Phase transformation of (Ni 66Fe 22Co 12) xC 1− x nanocomposite films prepared by d.c. magnetron co-sputtering

Abstract

(Ni 66Fe 22Co 12) x C 1− x nanocomposite films with x=10–75 at.% were prepared by d.c. magnetron co-sputtering. Subsequent thermal annealing was performed in a vacuum (<2×10 −3 Pa) furnace for 1 h at various temperatures. The microstructure evolution of the as-deposited and annealed films was characterized by non-Rutherford backscattering spectroscopy, X-ray photoelectron spectroscopy, X-ray diffraction, Raman spectroscopy, and atomic force microscopy. Results showed that the phase transition with the increase of annealing temperature was closely dependent on the composition. Films with less than 20 at.% NiFeCo showed an amorphous structure in the as-deposited and up to 400°C annealed samples. After annealing at 500°C, a small amount of face-centered-cubic (fcc) crystalline NiFeCo precipitated while carbon remained amorphous.
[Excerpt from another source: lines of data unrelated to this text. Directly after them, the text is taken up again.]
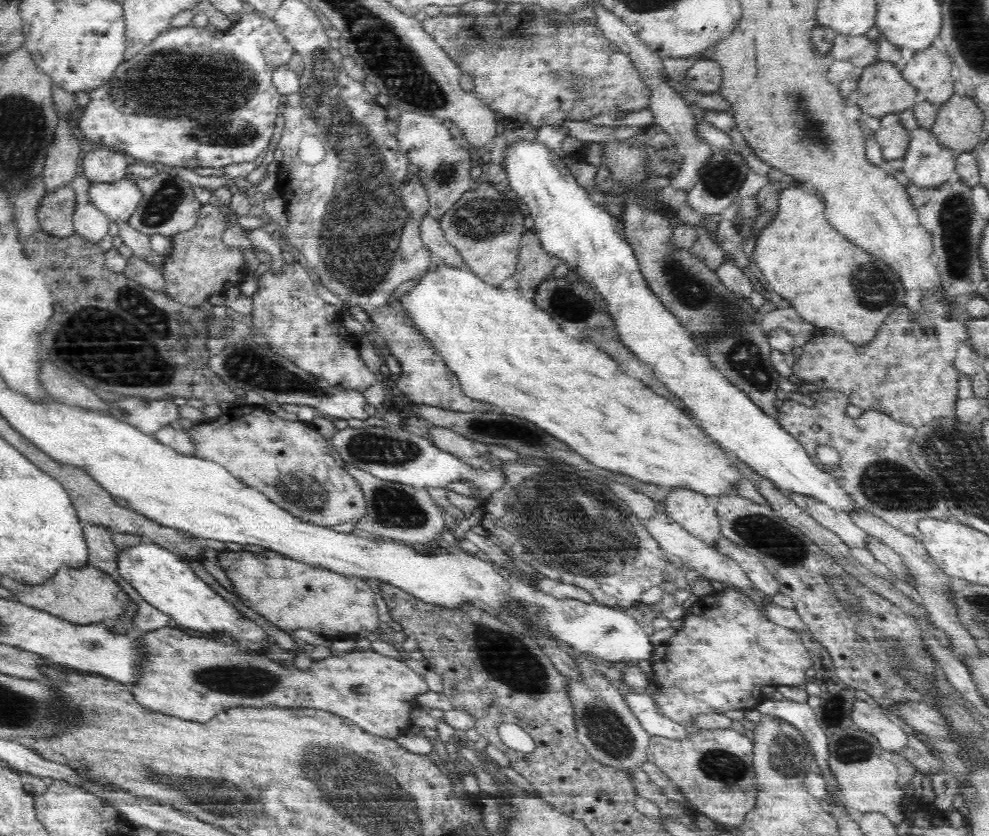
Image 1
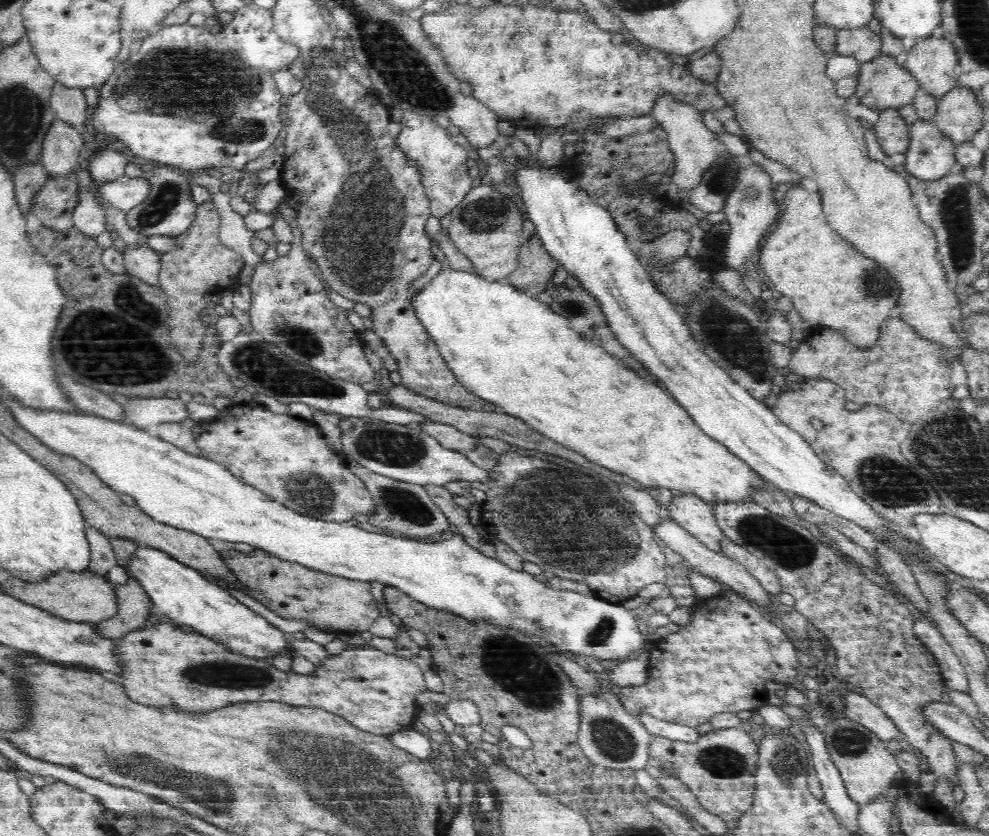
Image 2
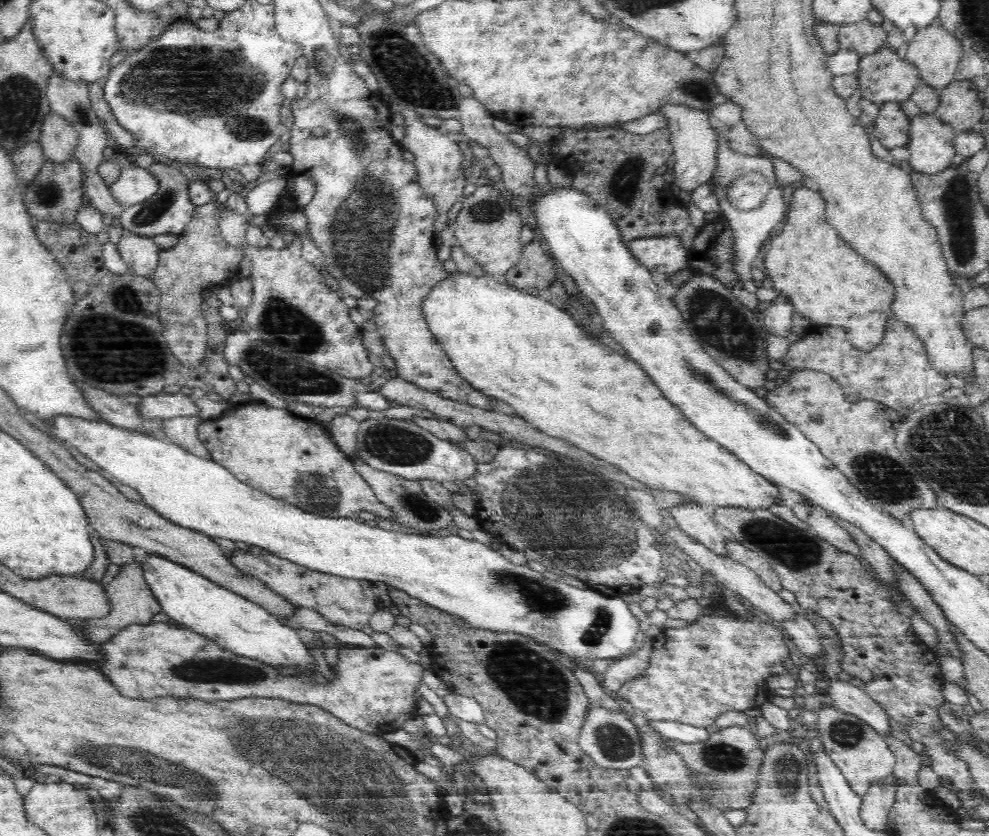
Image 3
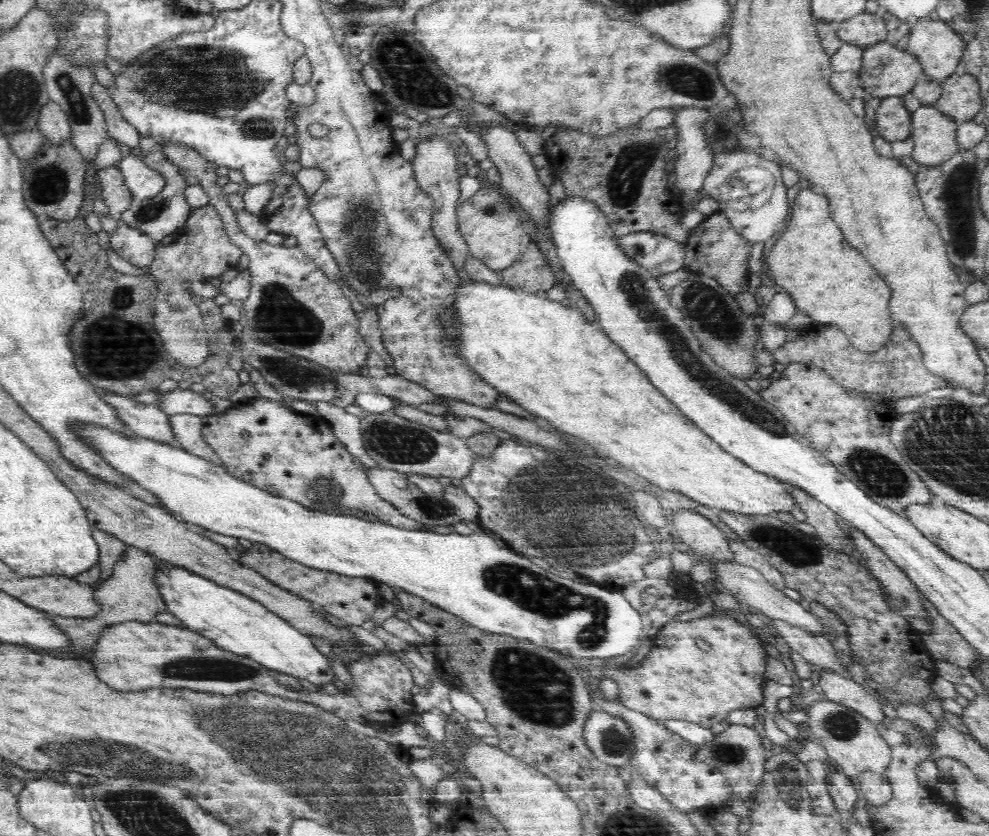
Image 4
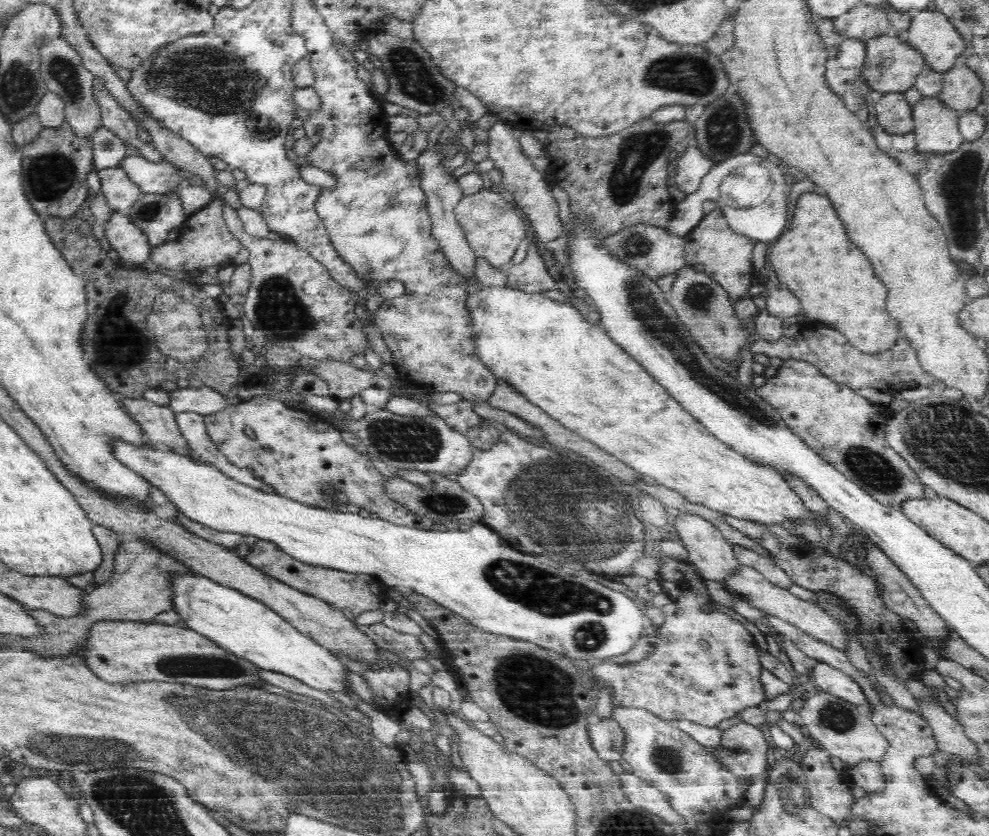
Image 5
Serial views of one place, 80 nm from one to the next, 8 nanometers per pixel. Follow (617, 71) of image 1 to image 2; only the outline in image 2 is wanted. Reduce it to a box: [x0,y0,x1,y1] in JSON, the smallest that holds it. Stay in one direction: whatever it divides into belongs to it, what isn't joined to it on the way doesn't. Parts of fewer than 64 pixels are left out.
[420,6,727,129]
For the films with NiFeCo concentration in the range of 30–55 at.%, the as-deposited films were found to consist of very small NiFeCo nanocrystals encapsulated in amorphous carbon. After annealing, the crystal grain size of the alloys increased with the increase of annealing temperature while carbon was graphitized. For the films with more than 62 at.% NiFeCo, the as-deposited films went through a meta-stable stage at which a rhombohedral Ni 3C phase and fcc NiFeCo co-existed upon annealing to a temperature between approximately 300 and 400°C (dependent on composition). Upon further annealing to a sufficiently high temperature between approximately 350 and 500°C, the carbide phase decomposed and only the fcc NiFeCo nanocrystals encapsulated in graphite existed in the films.